China-supported consultations reactivate peace process in S.Sudan
He further commended the efforts being made by China to settle the armed conflict in South Sudan, saying "China, as a permanent member state in the UN Security Council, is working seriously and sincerely to end the conflict in South Sudan. It is acting on the base of its international responsibility and not to achieve any other purposes."
South Sudan rebels' chief negotiator Taban Deng, for his part, said "China is qualified to play a positive role and this meeting is the evidence. We hope these consultations would give a new push to the negotiations."
He went on saying that "we have no objection toward what China is doing and we believe the Chinese role is in the interest of the initiative of the IGAD which is patronizing the negotiations between the two conflicting parties in South Sudan."
Meanwhile, IGAD Chief Mediator Seyoum Mesfin lauded what he described as China's efforts to realize peace in South Sudan, pointing out that the agreement reached by the conflicting parties in South Sudan is an important step to be built upon during the forthcoming IGAD summit.

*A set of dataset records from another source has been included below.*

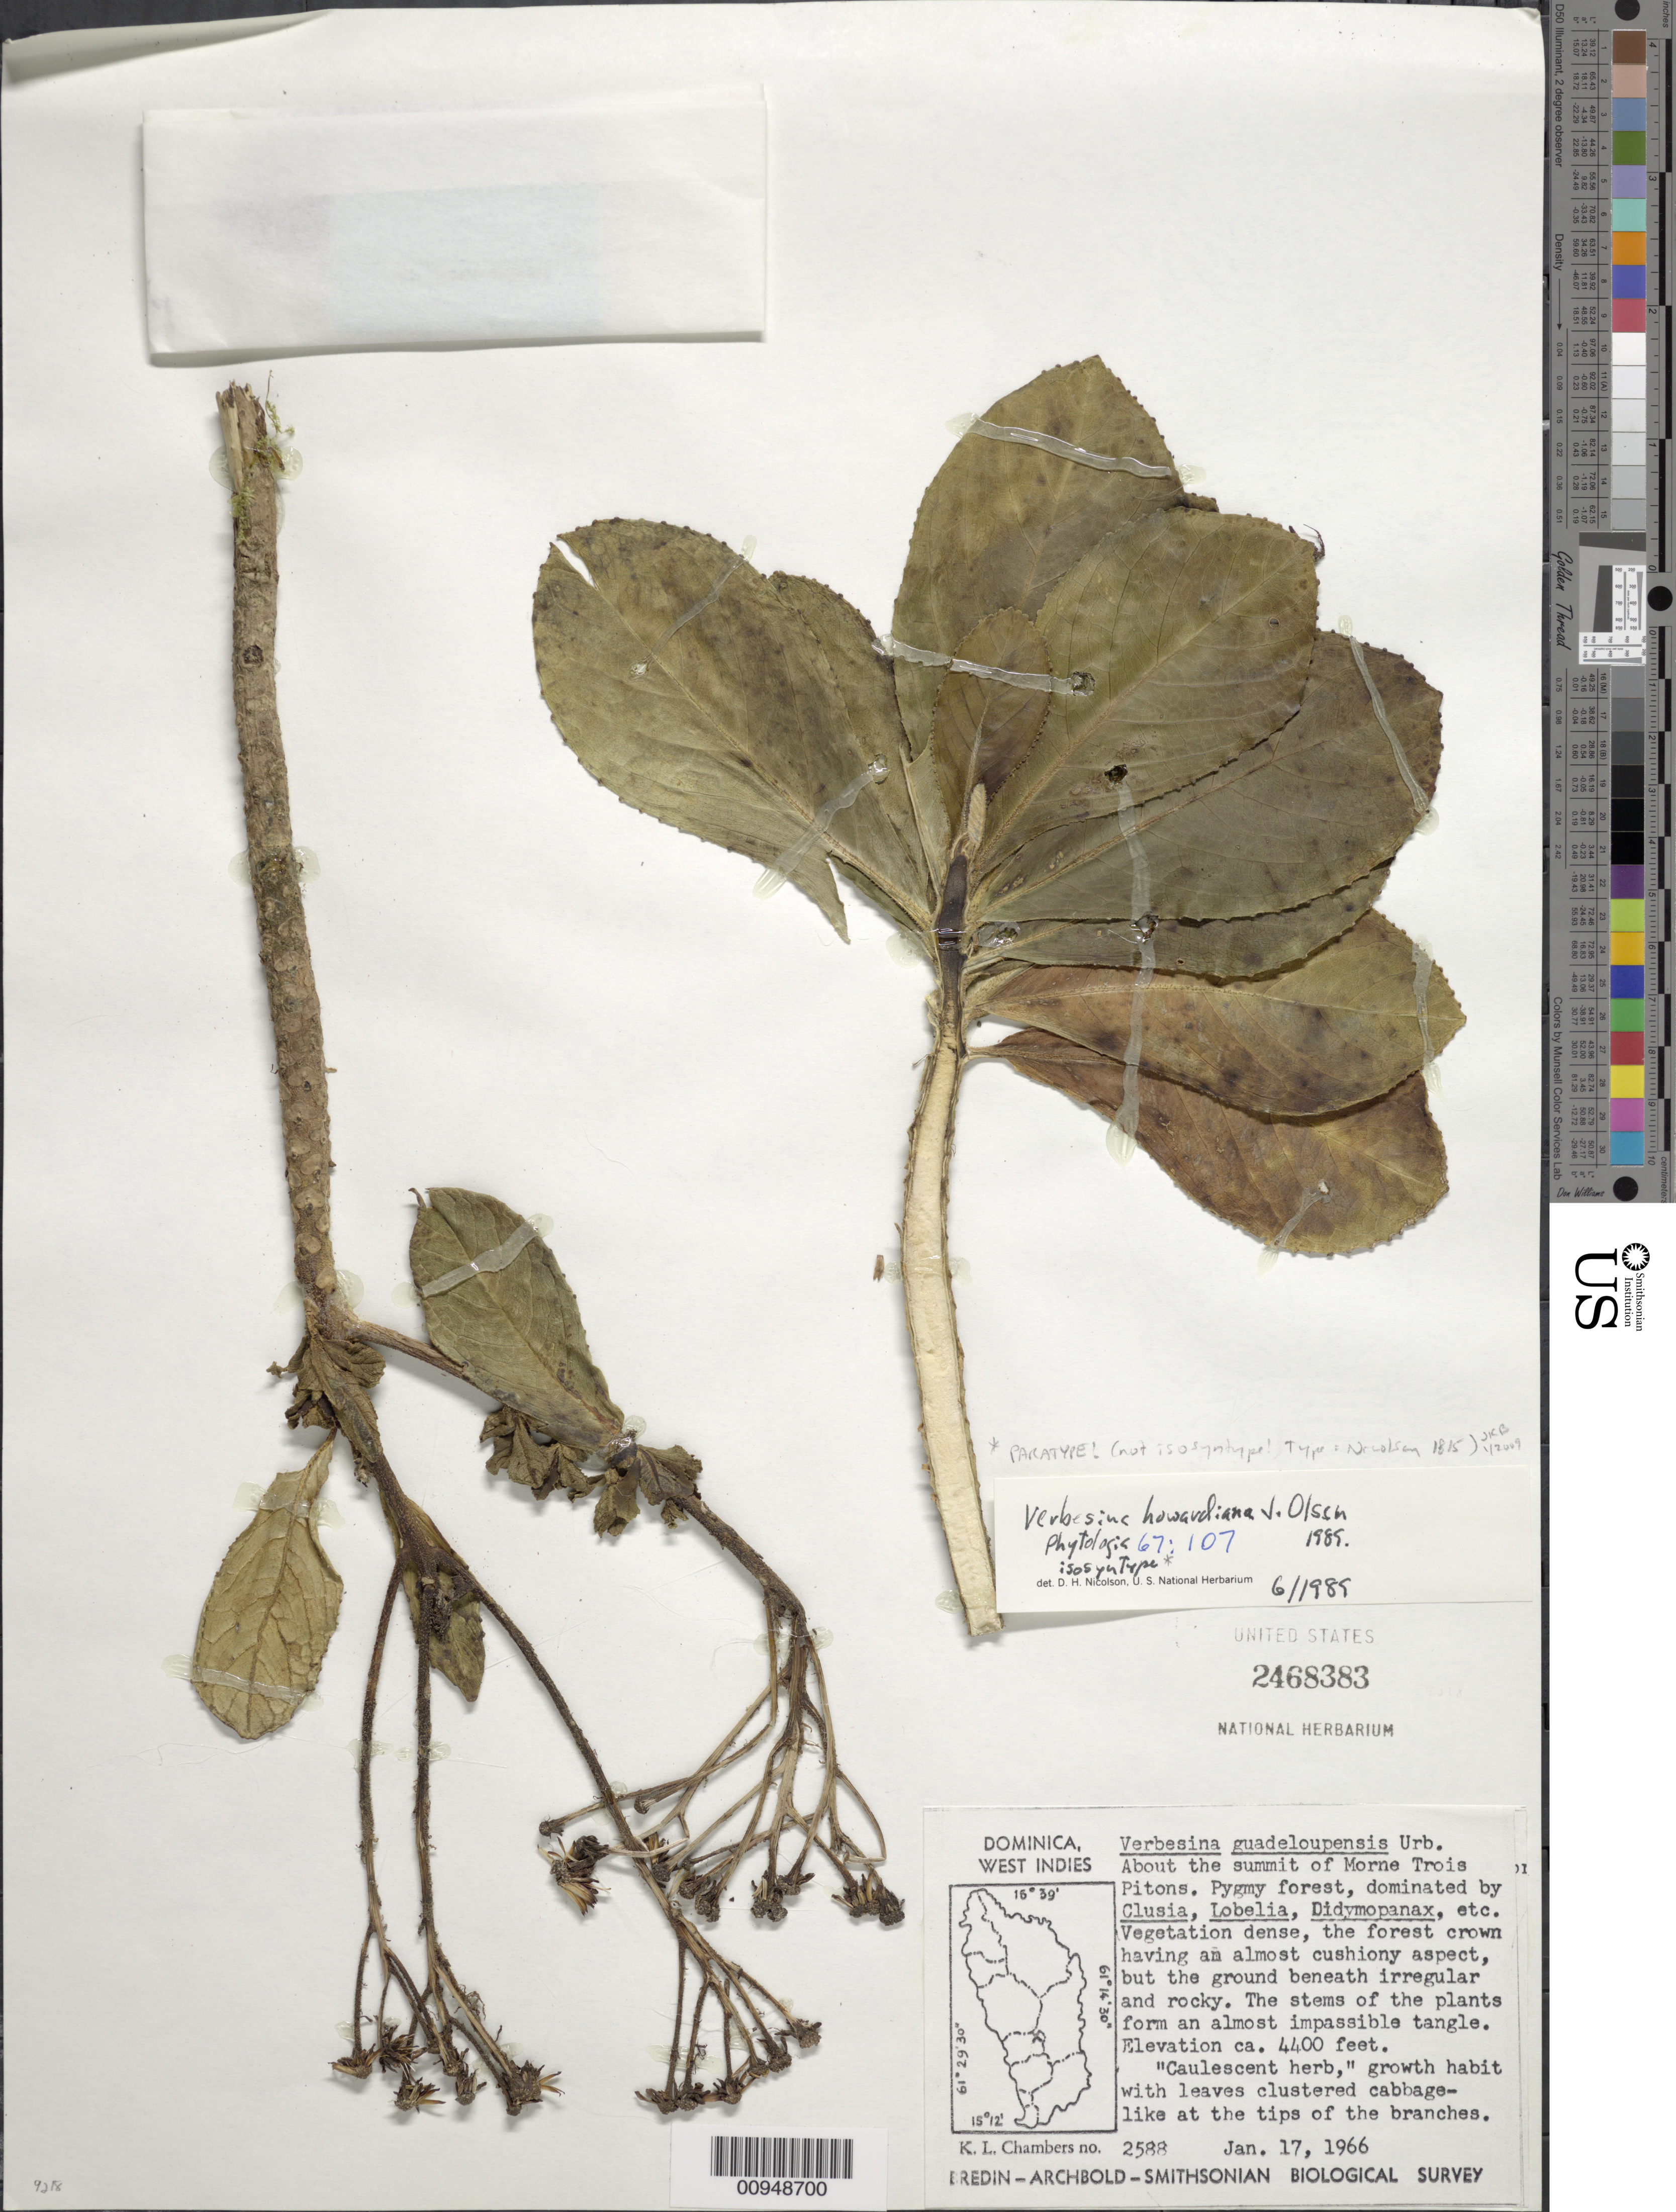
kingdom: Plantae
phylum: Tracheophyta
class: Magnoliopsida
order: Asterales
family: Asteraceae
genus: Verbesina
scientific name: Verbesina howardiana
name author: Olsen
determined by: Nicolson, Dan H.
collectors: K. L. Chambers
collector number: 2588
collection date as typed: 17 Jan 1966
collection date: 1966-01-17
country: Dominica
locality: About the summit of Morne Trois Pitons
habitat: Pygmy forest, dominated by Clusia, Lobelia, Didymopanax, etc. Vegetation dense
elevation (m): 1341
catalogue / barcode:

An extraordinary IGAD summit is scheduled to be held on Jan. 18 in the Ethiopian capital of Addis Ababa to discuss the situations in South Sudan.
South Sudan plunged into violence in December 2013, when fighting erupted between troops loyal to President Salva Kiir and defectors led by his former deputy-turned foe Riek Machar around the capital, Juba.
The conflict soon turned into an all-out war between the army and the defectors, with the violence taking on an ethnic dimension that pitted the president's Dinka tribe against Machar's Nuer ethnic group.
The clashes have left thousands of South Sudanese dead and forced around 1.9 million people to flee homes in the world's youngest nation.